Ph.D. in Art, Art History & Visual Studies with certificates in Feminist Studies, East Asian Studies, Information Science, and College Teaching, Duke University, 2024 M.A. in Art, Art History & Visual Studies, Duke University, 2021 M.A. in Art History, University of Toronto, 2018 B.A. in Fine Arts (Art History), University of Hong Kong, 2017
Specialties: Modern and Contemporary Korea, Imperialism of Japan and the United States, Transnational Feminism, Films and Popular Culture, History and Theory of Photography, Trauma, Memory and Affect Theory
Dr.
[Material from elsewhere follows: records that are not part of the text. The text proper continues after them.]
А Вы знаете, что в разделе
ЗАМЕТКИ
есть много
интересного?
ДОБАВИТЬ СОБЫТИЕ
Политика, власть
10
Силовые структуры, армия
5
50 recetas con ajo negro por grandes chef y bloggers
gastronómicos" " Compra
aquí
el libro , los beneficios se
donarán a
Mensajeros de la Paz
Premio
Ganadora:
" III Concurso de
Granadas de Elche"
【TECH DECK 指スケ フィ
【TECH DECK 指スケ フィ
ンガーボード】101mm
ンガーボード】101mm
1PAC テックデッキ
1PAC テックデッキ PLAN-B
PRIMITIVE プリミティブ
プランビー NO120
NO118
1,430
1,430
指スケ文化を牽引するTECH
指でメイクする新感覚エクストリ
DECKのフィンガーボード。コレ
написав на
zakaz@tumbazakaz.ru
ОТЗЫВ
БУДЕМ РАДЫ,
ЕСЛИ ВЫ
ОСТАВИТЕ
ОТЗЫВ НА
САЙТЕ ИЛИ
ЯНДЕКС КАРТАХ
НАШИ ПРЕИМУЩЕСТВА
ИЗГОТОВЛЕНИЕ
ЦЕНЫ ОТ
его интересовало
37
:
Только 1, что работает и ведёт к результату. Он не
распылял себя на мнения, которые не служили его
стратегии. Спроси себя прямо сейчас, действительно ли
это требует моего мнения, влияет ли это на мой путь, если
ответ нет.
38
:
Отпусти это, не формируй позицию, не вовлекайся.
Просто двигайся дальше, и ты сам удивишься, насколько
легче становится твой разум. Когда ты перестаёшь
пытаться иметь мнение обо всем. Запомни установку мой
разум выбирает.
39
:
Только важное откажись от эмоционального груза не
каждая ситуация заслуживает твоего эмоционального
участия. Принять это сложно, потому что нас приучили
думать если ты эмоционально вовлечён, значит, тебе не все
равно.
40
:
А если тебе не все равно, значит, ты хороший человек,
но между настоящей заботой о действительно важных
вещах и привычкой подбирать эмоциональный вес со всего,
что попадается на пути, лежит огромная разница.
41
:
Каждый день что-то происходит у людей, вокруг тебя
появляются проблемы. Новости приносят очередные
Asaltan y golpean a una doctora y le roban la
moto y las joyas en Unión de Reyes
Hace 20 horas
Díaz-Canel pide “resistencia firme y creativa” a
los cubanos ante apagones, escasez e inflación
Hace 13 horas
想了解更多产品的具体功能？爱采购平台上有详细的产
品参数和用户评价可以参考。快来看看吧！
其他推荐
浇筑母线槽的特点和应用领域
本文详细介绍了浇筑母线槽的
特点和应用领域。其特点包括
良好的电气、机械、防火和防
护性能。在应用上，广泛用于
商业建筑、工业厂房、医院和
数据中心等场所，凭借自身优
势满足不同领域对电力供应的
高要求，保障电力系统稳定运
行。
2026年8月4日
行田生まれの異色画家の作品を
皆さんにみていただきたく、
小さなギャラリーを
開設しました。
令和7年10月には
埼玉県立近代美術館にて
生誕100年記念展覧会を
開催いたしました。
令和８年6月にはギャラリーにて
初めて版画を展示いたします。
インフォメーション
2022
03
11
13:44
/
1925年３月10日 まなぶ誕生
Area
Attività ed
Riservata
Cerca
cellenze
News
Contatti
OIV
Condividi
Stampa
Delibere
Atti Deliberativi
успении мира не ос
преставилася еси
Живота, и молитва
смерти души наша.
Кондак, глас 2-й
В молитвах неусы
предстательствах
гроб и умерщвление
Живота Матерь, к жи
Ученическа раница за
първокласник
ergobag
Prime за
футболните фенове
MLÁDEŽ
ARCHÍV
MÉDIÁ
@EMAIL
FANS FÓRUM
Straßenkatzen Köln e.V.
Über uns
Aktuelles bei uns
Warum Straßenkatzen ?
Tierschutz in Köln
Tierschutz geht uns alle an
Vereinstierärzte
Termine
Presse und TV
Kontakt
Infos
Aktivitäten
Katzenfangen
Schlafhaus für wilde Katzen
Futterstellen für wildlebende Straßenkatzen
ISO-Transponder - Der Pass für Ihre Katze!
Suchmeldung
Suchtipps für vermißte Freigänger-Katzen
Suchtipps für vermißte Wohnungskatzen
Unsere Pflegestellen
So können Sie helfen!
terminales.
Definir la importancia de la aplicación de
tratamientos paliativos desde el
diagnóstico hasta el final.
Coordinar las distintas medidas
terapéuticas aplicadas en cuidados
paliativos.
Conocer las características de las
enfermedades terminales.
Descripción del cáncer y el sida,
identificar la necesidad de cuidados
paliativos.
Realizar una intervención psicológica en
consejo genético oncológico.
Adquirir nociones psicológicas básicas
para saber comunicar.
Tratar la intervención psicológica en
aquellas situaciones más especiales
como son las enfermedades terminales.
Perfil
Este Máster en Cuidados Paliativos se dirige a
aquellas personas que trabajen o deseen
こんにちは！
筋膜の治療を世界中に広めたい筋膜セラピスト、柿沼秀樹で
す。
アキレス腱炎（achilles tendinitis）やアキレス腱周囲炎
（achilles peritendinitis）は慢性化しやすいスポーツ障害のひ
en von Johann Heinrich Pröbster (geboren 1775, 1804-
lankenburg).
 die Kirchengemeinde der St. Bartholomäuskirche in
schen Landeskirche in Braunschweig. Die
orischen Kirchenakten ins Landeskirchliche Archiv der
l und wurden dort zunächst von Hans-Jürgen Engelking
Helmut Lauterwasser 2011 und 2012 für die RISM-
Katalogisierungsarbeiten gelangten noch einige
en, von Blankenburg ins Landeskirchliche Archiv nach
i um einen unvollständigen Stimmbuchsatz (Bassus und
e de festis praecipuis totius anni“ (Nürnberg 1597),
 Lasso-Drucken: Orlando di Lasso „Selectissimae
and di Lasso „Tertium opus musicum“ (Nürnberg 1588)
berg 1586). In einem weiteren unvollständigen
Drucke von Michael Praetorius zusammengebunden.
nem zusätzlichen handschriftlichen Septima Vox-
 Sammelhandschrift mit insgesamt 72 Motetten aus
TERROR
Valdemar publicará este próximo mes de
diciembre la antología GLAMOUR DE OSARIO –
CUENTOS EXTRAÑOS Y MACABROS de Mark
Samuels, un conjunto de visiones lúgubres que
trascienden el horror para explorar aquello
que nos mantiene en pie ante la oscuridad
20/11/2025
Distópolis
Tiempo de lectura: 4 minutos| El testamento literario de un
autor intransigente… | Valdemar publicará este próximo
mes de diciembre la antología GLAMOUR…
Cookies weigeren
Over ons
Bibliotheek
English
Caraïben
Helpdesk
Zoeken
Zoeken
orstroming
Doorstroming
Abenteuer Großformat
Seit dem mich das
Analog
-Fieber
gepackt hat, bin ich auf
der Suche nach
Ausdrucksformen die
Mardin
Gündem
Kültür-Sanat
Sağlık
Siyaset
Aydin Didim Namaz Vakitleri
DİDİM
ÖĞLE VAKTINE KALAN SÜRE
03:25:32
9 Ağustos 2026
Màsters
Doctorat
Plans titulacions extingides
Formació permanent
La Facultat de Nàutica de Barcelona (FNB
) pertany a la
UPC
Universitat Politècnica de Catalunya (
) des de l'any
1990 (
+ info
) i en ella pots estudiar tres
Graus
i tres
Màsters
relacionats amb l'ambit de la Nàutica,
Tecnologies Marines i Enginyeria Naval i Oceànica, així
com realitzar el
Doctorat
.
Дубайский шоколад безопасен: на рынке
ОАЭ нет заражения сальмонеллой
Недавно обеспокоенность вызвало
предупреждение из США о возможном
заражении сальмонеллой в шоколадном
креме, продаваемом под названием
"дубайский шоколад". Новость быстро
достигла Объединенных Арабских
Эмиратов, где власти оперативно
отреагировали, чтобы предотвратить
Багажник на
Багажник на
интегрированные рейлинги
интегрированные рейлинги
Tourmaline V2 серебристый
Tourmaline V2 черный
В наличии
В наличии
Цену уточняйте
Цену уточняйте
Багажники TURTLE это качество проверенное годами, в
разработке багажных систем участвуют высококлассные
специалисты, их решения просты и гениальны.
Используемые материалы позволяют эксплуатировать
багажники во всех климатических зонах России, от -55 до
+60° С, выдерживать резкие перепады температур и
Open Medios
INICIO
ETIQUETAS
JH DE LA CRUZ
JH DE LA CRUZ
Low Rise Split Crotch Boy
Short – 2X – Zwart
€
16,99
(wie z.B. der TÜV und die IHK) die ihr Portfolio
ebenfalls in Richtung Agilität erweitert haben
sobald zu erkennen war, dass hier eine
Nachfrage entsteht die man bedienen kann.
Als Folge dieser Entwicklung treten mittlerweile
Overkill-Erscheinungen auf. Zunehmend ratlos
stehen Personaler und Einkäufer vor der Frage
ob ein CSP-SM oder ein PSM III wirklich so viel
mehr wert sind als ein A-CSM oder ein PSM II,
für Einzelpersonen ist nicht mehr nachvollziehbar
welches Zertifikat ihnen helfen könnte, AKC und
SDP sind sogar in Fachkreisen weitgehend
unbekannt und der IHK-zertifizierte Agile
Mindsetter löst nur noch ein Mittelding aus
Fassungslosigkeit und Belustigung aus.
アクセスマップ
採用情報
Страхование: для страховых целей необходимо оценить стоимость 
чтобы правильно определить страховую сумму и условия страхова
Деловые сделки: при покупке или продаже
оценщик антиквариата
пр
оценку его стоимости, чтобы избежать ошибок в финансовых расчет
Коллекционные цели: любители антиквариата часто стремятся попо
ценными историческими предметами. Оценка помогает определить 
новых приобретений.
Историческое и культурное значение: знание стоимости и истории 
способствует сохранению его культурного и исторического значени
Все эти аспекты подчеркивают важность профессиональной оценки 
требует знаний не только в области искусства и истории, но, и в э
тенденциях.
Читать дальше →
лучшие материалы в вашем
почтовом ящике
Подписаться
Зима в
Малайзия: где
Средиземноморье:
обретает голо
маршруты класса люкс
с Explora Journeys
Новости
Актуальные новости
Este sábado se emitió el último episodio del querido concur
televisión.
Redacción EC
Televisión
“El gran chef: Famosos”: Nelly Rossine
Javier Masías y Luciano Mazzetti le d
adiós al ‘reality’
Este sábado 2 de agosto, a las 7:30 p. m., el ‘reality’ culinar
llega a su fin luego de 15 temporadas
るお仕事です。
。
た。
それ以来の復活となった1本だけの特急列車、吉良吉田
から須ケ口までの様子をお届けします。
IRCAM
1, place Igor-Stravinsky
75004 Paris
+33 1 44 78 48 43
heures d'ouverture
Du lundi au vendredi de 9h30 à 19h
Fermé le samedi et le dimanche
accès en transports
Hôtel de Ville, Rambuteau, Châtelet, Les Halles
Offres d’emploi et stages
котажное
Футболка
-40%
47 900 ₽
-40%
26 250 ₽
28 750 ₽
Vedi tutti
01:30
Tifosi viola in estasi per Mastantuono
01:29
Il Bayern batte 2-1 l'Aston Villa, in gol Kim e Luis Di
Park teaches courses in East Asian and World History of art and visual culture, as well as thematic courses covering gender, politics, and the environment. Her research, through theoretical, interdisciplinary, and visual analyses, examines the politics of representation and violence under Japanese and United States military imperialisms in East Asia and the Asia-Pacific regions from the mid-19th century to the present. Her article, “Performing Recalcitrance: Film The Pregnant Tree and the Goblin (2019) beyond social death of sexual violence in the United States military camp-town, South Korea” has been published in Mortality. Her articles are forthcoming in Art Inquiries, Journal of Gender Studies, and Capacious: Journal for Emerging Affect Inquiry. She has chapters forthcoming in the edited volumes Adaptation of/ and/ to Environment: Ecologies of Art, Recording, and Containment (Vernon Press), and Contemporary Transnational Feminist Visual Activism and Gender-Based Violence (Routledge). Dr. Park is working on her first book, Imaging Comfort Women, which chronicles the ten-year expansion of the “comfort women” memorial called Statue of Peace (2011) in South Korea. Her second book will explore gendered practices and militarized culture of ocean diving in East and Southeast Asia. She is a co-chair of the North American Asian Feminist Collective Caucus of the National Women’s Studies Association and a member of the Committee on Diversity Practices at College Art Association. Additionally, she serves as a jury member for the Equity Diversity Inclusion Award at SECAC. Her research has been funded by the Bassi Foundation and von der Heyden Global Fellowship. She received and declined the Sue-Je Lee Gage Sunlit Residency Fellowship, as well as postdoctoral fellowships from the University of Toronto, Tulane University, Tel Aviv University, Hebrew University of Jerusalem, and Duke University.